Talk:Analysis of variance
|WikiProject Statistics||(Rated C-class, High-importance)|
|This is the talk page for discussing improvements to the Analysis of variance article.|
|This talk page is automatically archived by MiszaBot I. Any threads with no replies in 3 months may be automatically moved. Sections without timestamps are not archived.|
|This article is of interest to the following WikiProjects:|
"Fortunately, experience says that high order interactions are rare"
The above sentence is horribly unscientific (it is found in the subsection "ANOVA for multiple factors"), even though a reference is given. Experience with what? Clearly no one has gained experience with all possible topics in which an ANOVA may be used. The text of the reference is not easily accessed, so it is not possible to check under what conditions this "experience" is applicable. I have marked it with a [verification needed] to signal that this claim needs to be modified. While it is relevant to the topic, the sentence as presented is false.
Explain "no fit at all"
The example in the introduction is excellent, but some elaboration is needed of the statement: "An attempt to explain the weight distribution by dividing the dog population into groups (young vs old)(short-haired vs long-haired) would probably be a failure (no fit at all)."
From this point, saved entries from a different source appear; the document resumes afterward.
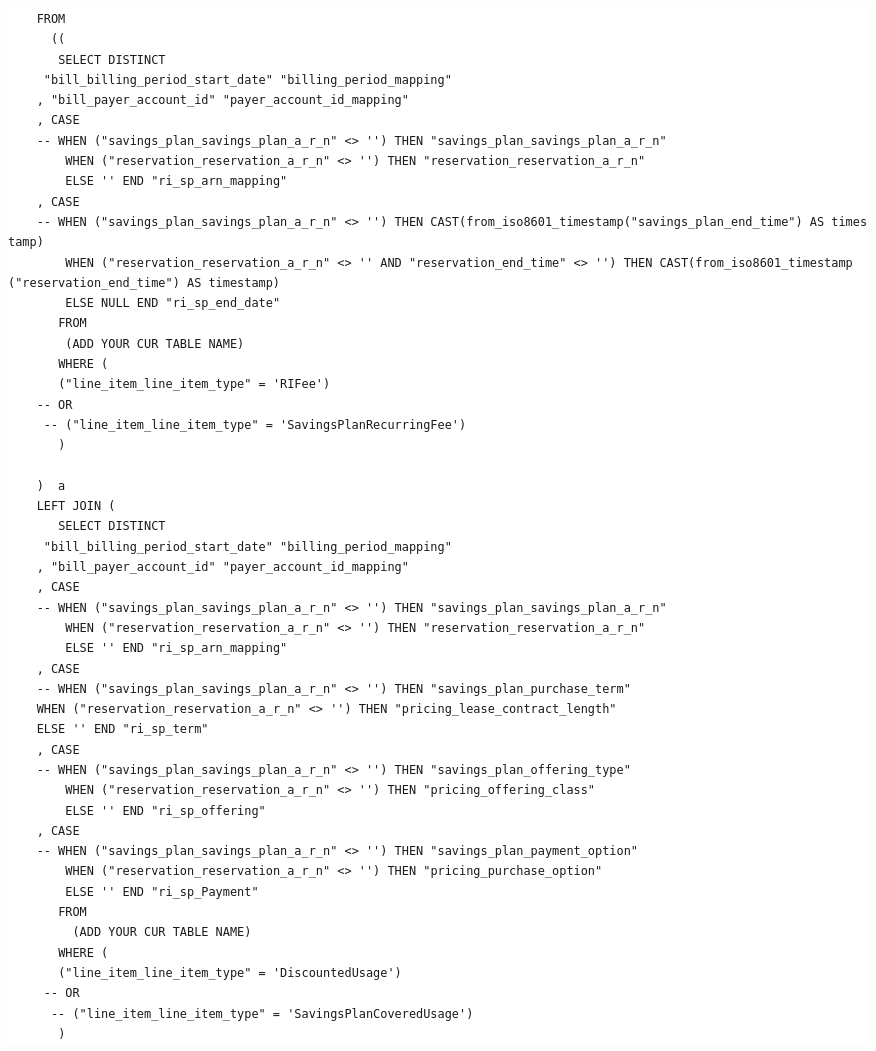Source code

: 		FROM
		  ((
		   SELECT DISTINCT
		 "bill_billing_period_start_date" "billing_period_mapping"
		, "bill_payer_account_id" "payer_account_id_mapping"
		, CASE 
		-- WHEN ("savings_plan_savings_plan_a_r_n" <> '') THEN "savings_plan_savings_plan_a_r_n" 
			WHEN ("reservation_reservation_a_r_n" <> '') THEN "reservation_reservation_a_r_n"
			ELSE '' END "ri_sp_arn_mapping"
		, CASE 
		-- WHEN ("savings_plan_savings_plan_a_r_n" <> '') THEN CAST(from_iso8601_timestamp("savings_plan_end_time") AS timestamp)
			WHEN ("reservation_reservation_a_r_n" <> '' AND "reservation_end_time" <> '') THEN CAST(from_iso8601_timestamp("reservation_end_time") AS timestamp) 
			ELSE NULL END "ri_sp_end_date"
		   FROM
		    (ADD YOUR CUR TABLE NAME)
		   WHERE (
		   ("line_item_line_item_type" = 'RIFee') 
		-- OR 
		 -- ("line_item_line_item_type" = 'SavingsPlanRecurringFee')
		   )
		
		)  a
		LEFT JOIN (
		   SELECT DISTINCT
		 "bill_billing_period_start_date" "billing_period_mapping"
		, "bill_payer_account_id" "payer_account_id_mapping"
		, CASE 
		-- WHEN ("savings_plan_savings_plan_a_r_n" <> '') THEN "savings_plan_savings_plan_a_r_n" 
			WHEN ("reservation_reservation_a_r_n" <> '') THEN "reservation_reservation_a_r_n"
			ELSE '' END "ri_sp_arn_mapping"
		, CASE 
		-- WHEN ("savings_plan_savings_plan_a_r_n" <> '') THEN "savings_plan_purchase_term" 
		WHEN ("reservation_reservation_a_r_n" <> '') THEN "pricing_lease_contract_length"
		ELSE '' END "ri_sp_term"
		, CASE 
		-- WHEN ("savings_plan_savings_plan_a_r_n" <> '') THEN "savings_plan_offering_type" 
			WHEN ("reservation_reservation_a_r_n" <> '') THEN "pricing_offering_class" 
			ELSE '' END "ri_sp_offering"
		, CASE 
		-- WHEN ("savings_plan_savings_plan_a_r_n" <> '') THEN "savings_plan_payment_option" 
			WHEN ("reservation_reservation_a_r_n" <> '') THEN "pricing_purchase_option"
			ELSE '' END "ri_sp_Payment"
		   FROM
		     (ADD YOUR CUR TABLE NAME)
		   WHERE (
		   ("line_item_line_item_type" = 'DiscountedUsage') 
		 -- OR 
		  -- ("line_item_line_item_type" = 'SavingsPlanCoveredUsage')
		   )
Someone thinking of the weight distribution as an empircal histogram can object that any histogram can be written as sum of histograms corresponding to subgroups of the population. The phrase "no fit at all" might be interpreted as a claim that blue histograms do not actually add to the yellow one.
What the sentence is trying to convey is that "success" at dividing up the population into categories means that if you are given the category of a dog, you can use the corresponding histogram to estimate the dogs weight well. Hence "no fit at all" refers to the fact that if you are given a dog is (for example) young then you can't make a good guess of the dog's weight by using the weight histogram of young dogs.
Improve or remove use of "treatment," "factor," "factor level"
The term "treatment" is apparently central in this exposition of ANOVA, it appears early in the "Background and terminology" section, but ... before it is defined!
The later definition of "treatment" in the "Design-of-experiments terms" section says it is "a combination of factor levels." What kind of combination of levels? A sum of the level numbers? Look up "factor" to find out about factor levels: a factor is an investigator-manipulated process that causes a change in output. What kind of process might this mean? Adding and removing data? Why would you do that? Output of what? Might this "output" refer to how variance changes when the investigator manipulates the data like this? How can a process have "levels?"